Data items
━━━━━━━━━━━━━━━━

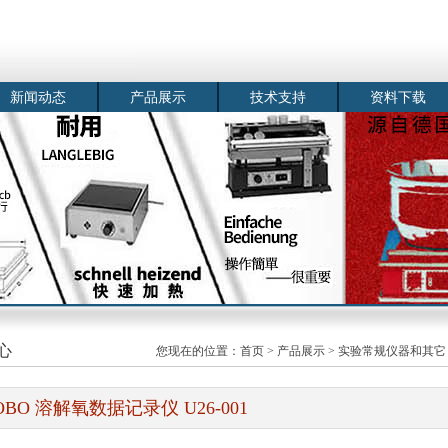
新闻动态
产品展示
技术支持
资料下载
心
您现在的位置：
首页
>
产品展示
>
实验常规仪器和其它
OBO 溶解氧数据记录仪 U26-001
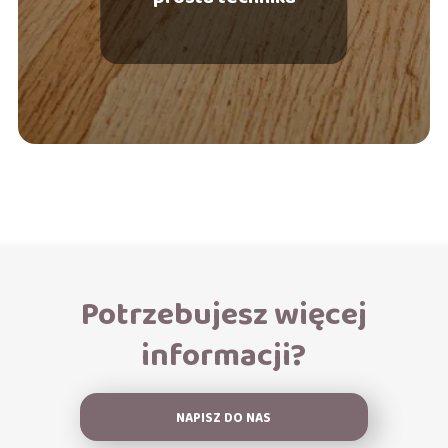
Potrzebujesz więcej
informacji?
NAPISZ DO NAS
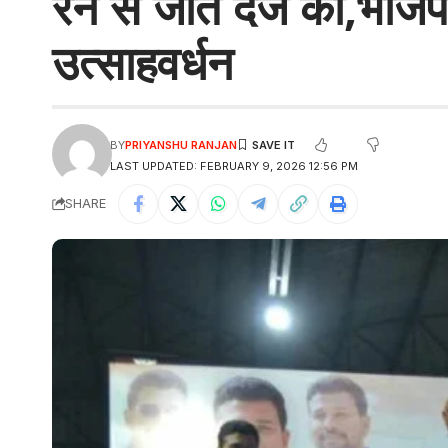
रन से जीत दर्ज की,भाजपा 
उत्साहवर्धन
BY
PRIYANSHU RANJAN
LAST UPDATED: FEBRUARY 9, 2026 12:56 PM
SHARE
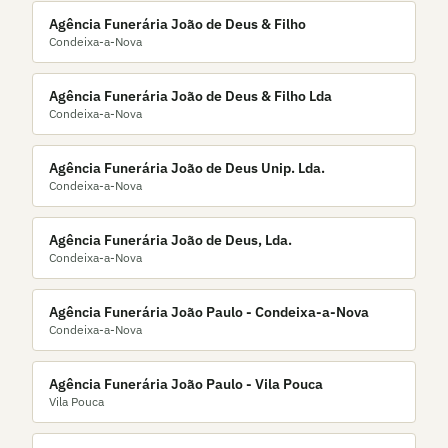
Agência Funerária João de Deus & Filho
Condeixa-a-Nova
Agência Funerária João de Deus & Filho Lda
Condeixa-a-Nova
Agência Funerária João de Deus Unip. Lda.
Condeixa-a-Nova
Agência Funerária João de Deus, Lda.
Condeixa-a-Nova
Agência Funerária João Paulo - Condeixa-a-Nova
Condeixa-a-Nova
Agência Funerária João Paulo - Vila Pouca
Vila Pouca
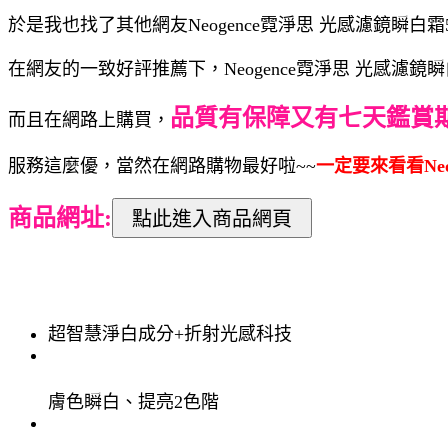
於是我也找了其他網友Neogence霓淨思 光感濾鏡瞬白霜
在網友的一致好評推薦下，Neogence霓淨思 光感濾鏡瞬
品質有保障又有七天鑑賞
而且在網路上購買，
服務這麼優，當然在網路購物最好啦~~
一定要來看看Neo
商品網址:
超智慧淨白成分+折射光感科技
膚色瞬白、提亮2色階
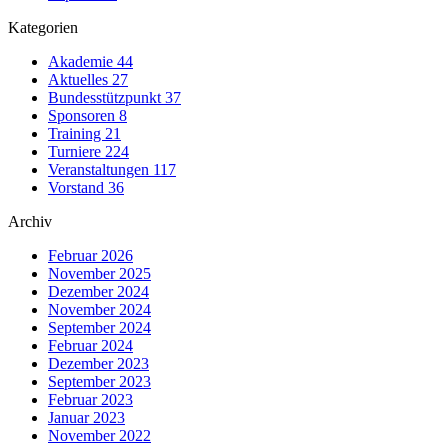
Kategorien
Akademie
44
Aktuelles
27
Bundesstützpunkt
37
Sponsoren
8
Training
21
Turniere
224
Veranstaltungen
117
Vorstand
36
Archiv
Februar 2026
November 2025
Dezember 2024
November 2024
September 2024
Februar 2024
Dezember 2023
September 2023
Februar 2023
Januar 2023
November 2022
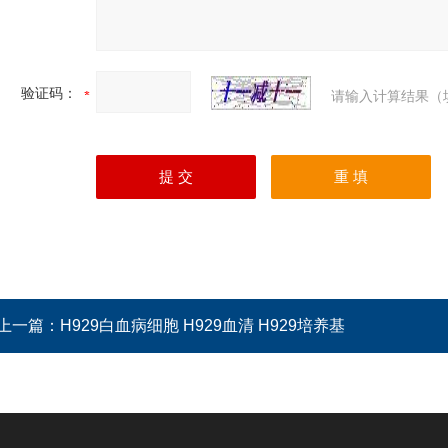
验证码：
请输入计算结果（
上一篇：
H929白血病细胞 H929血清 H929培养基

━━━━━━━━━━━━━━━━

> What to do
Using the data above, return every line that contains the string "Filho".

> Reply to the task
Agência Funerária João de Deus & Filho
Agência Funerária João de Deus & Filho Lda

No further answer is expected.